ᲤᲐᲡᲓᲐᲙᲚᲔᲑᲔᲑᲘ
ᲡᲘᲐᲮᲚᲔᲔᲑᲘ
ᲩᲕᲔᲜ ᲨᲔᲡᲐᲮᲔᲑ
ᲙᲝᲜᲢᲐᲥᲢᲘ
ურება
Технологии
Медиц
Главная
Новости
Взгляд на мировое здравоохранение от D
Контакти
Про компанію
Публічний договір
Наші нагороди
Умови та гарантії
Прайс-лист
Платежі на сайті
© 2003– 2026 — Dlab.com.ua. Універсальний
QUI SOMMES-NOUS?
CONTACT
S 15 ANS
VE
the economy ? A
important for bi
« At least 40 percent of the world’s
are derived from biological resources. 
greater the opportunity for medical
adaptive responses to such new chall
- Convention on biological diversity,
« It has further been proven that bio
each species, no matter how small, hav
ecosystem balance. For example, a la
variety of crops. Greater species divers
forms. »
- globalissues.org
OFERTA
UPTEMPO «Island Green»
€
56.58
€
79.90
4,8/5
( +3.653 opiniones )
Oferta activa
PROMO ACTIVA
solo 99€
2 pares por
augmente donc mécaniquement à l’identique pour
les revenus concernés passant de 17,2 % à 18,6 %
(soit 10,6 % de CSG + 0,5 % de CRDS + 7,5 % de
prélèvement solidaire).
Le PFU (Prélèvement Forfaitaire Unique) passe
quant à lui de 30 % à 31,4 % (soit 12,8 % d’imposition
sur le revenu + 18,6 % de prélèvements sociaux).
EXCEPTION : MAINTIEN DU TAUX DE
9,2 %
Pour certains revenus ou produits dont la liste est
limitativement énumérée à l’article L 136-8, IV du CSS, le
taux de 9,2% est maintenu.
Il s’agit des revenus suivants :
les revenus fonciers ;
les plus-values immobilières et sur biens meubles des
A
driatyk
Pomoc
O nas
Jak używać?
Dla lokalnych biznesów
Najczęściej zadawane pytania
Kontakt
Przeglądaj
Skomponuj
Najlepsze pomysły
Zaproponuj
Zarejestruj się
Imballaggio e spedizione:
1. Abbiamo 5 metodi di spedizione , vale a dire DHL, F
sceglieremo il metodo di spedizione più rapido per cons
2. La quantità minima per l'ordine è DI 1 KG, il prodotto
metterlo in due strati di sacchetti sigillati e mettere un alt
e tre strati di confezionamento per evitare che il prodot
______
● **Work task**
Search the entries above for the word "species" and copy each line where it appears.

● **Exercise response**
each species, no matter how small, hav
variety of crops. Greater species divers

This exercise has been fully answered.